Nidhin Laji is an NHS Clinical Entrepreneur Fellow based at Addenbrooke’s. He and his team have developed the software to create personalised 3D models for surgeons to correct congenital heart defects in newborn babies.
‘Receiving the award was a very welcome shock! Medical devices are notoriously difficult to commercialise – even more so for a doctor at my stage of training. The mentorship, commercial network and funding provided by prize is just the springboard we need to help bring this product into the hands of surgeons.’
Simon Engelke is a final year PhD candidate in the Departments of Engineering and Chemistry who established Diffusity in order to develop his method of improved battery diffusion and create a prototype. He said he was honoured to receive the Trinity Bradfield Prize.
‘I am excited for what lies ahead and to utilise the award and its benefits to push the battery innovation further towards commercialisation. Equity-free funding, mentorship and office space are true accelerators for an early stage start-up.’
Saikat Subhra Ghosh is a PhD candidate at the Department of Engineering who is passionate about electric and hybrid vehicles.
‘The Trinity Bradfield Prize came at the right point of the progression of my idea, from the academic research phase to a business venture. Winning has been a great confidence booster for me, on my own work as a potential for a start-up.’
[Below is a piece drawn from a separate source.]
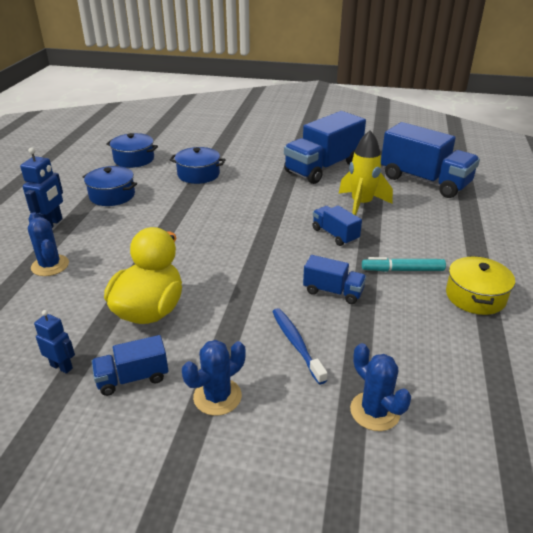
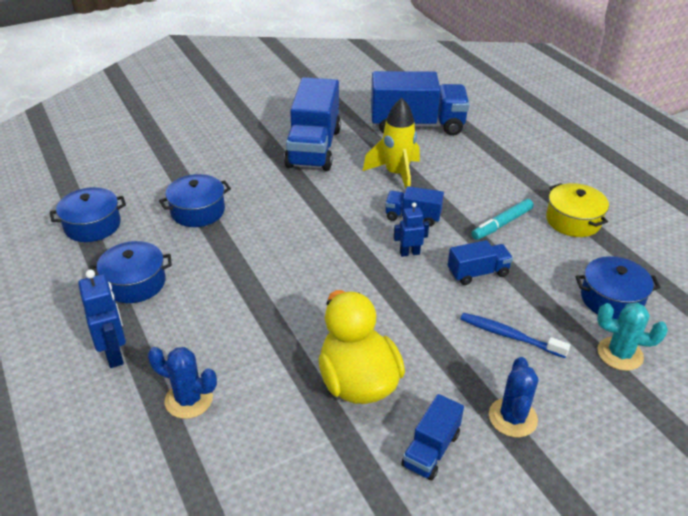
camera: 40 degrees left, 5 degrees up
(61, 366) = (357, 484): blue robot -> blue robot (409, 253)
(375, 411) = (620, 354): blue cactus -> turquoise cactus
(428, 369) = (611, 299): none -> blue pot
The prize money will enable us to further develop some of the prototypes. Most importantly, the entrepreneurship training, the opportunity to work with established entrepreneurs at the Bradfield Centre and mentorship from scientists-entrepreneurs will give us the necessary knowledge and skills to put together an indepth business model of our venture. This will also help us to learn about marketing our technology to potential customers and provide a networking opportunity for seed funding.
The awards night at the Bradfield Centre was not just ceremonial – each shortlisted candidate had to pitch their innovation before a panel of judges, including the Master of Trinity, Sir Gregory Winter. Sir Gregory, who recently shared the 2018 Nobel Prize in Chemistry, welcomed the emerging tech talent among university researchers.
University Departments across the country are potentially hotbeds for innovation and fledgling companies, provided we can offer researchers a business-friendly environment to develop their ideas. The Trinity Bradfield Prize process has offered us a glimpse at the tech pioneers of the future and I’m excited to see how far they will go with support from the College and the Bradfield Centre.
James Parton, Managing Director of the Bradfield Centre, said new prize was a great example of the education sector and business communities joining forces to foster the next generation of researchers-turned-entrepreneurs.
‘The calibre of intellectual property innovation currently being developed in UK universities indicates that Britain will remain a driving force in global technology for years to come. When empowered to follow through on their potential, they can bring huge benefit to Britain’s tech economy and further cement our place as the focal point of global technology,’ he said.